Religion More than 90 percent of the people of Java are Muslims, on a broad continuum between abangan (more traditional) and santri (more modernist). Small Hindu enclaves are scattered throughout Java, but there is a large Hindu population along the eastern coast nearest Bali, especially around the town of Banyuwangi. There are also Christian communities, mostly in the larger cities, though some rural areas of south-central Java are strongly Roman Catholic. Buddhist communities also exist in the major cities, primarily among the Chinese Indonesian. The Indonesian constitution recognises six official religions. Java has been a melting pot of religions and cultures, which has created a broad range of religious belief. Indian influences came first with Shaivism and Buddhism penetrating deeply into society, blending with indigenous tradition and culture. One conduit for this were the ascetics, called resi, who taught mystical practices. A resi lived surrounded by students, who took care of their master’s daily needs. Resi’s authorities were merely ceremonial. At the courts, Brahmin clerics and pudjangga (sacred literati) legitimised rulers and linked Hindu cosmology to their political needs.
Islam, which came after Hinduism, strengthened the status structure of this traditional religious pattern.

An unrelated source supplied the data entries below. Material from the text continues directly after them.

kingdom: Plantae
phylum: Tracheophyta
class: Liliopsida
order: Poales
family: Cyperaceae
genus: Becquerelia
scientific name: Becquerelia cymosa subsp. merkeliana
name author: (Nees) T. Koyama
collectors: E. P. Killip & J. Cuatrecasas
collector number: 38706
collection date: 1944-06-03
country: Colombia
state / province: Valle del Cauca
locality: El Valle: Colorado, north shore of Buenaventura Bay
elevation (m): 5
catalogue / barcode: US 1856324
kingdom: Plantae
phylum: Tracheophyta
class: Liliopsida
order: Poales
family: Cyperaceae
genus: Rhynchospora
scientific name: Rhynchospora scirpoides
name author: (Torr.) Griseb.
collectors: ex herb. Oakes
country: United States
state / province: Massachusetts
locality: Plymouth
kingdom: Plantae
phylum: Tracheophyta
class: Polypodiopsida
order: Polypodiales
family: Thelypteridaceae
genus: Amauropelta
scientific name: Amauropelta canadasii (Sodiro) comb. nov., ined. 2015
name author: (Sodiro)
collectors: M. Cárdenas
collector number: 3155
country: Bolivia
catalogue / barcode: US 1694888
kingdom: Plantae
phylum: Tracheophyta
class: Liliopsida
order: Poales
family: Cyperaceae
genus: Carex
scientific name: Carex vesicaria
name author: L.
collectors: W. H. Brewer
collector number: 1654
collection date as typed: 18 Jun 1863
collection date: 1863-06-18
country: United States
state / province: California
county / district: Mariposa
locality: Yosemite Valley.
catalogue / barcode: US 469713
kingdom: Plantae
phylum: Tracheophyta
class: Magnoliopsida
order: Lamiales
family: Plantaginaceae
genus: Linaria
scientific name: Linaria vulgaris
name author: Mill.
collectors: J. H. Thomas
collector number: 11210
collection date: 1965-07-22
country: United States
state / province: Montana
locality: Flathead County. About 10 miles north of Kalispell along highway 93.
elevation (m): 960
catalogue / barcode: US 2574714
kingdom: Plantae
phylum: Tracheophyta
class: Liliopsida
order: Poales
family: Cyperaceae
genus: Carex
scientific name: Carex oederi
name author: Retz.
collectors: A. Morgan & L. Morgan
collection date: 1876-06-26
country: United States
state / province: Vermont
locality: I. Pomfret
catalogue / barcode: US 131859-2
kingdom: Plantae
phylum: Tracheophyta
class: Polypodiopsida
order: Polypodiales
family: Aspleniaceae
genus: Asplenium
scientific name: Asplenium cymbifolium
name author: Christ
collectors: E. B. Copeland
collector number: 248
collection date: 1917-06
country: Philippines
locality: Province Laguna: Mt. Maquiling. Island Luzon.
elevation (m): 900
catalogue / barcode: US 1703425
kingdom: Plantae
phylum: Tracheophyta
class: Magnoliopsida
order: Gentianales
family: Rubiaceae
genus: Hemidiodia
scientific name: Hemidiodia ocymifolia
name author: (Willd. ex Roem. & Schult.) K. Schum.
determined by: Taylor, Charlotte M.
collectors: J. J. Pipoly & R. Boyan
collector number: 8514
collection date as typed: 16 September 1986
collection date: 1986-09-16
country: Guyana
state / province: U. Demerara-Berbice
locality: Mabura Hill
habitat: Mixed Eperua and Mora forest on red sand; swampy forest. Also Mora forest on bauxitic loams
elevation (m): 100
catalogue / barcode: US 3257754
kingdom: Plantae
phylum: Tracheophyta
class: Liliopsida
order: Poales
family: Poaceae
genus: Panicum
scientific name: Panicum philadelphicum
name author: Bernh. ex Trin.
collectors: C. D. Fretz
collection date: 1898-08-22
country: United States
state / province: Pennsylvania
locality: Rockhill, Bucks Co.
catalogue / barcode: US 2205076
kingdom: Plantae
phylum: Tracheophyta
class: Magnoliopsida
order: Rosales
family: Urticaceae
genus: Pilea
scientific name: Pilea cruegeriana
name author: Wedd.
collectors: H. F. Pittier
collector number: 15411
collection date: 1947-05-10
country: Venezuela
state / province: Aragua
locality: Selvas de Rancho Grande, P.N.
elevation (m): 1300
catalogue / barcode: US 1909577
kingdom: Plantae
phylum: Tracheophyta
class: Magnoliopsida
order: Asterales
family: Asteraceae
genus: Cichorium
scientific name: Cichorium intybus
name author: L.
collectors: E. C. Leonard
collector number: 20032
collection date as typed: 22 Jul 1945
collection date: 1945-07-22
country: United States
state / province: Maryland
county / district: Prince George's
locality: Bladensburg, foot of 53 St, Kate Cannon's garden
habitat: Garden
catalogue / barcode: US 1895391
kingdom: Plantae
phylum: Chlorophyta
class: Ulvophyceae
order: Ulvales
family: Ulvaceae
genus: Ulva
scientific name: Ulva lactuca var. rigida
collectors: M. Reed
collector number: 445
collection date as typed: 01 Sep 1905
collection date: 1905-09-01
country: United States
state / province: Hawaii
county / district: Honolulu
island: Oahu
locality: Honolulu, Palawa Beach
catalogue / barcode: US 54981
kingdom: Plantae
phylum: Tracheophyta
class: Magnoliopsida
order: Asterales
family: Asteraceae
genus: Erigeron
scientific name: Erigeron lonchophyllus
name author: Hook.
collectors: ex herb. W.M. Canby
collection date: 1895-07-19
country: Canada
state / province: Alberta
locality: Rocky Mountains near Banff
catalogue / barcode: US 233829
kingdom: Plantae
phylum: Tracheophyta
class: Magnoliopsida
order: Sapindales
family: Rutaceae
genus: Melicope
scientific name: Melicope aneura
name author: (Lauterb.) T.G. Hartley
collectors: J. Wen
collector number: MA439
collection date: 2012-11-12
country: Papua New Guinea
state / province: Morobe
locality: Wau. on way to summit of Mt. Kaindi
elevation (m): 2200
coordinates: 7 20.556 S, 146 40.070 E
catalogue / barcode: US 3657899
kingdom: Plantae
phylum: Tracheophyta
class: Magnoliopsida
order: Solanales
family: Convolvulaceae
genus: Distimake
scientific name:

The Muslim scholar of the writ (Kyai) became the new religious elite as Hindu influences receded. Islam recognises no hierarchy of religious leaders nor a formal priesthood, but the Dutch colonial government established an elaborate rank order for mosque and other Islamic preaching schools. In Javanese pesantren (Islamic schools), The Kyai perpetuated the tradition of the resi. Students around him provided his needs, even peasants around the school. Pre-Islamic Javan traditions have encouraged Islam in a mystical direction. There emerged in Java a loosely structured society of religious leadership, revolving around kyais, possessing various degrees of proficiency in pre-Islamic and Islamic lore, belief and practice. The kyais are the principal intermediaries between the villages masses and the realm of the supernatural. However, this very looseneess of kyai leadership structure has promoted schism. There were often sharp divisions between orthodox kyais, who merely instructed in Islamic law, with those who taught mysticism and those who sought reformed Islam with modern scientific concepts. As a result, there is a division between santri, who believe that they are more orthodox in their Islamic belief and practice, with abangan, who have mixed pre-Islamic animistic and Hindu-Indian concepts with a superficial acceptance of Islamic belief.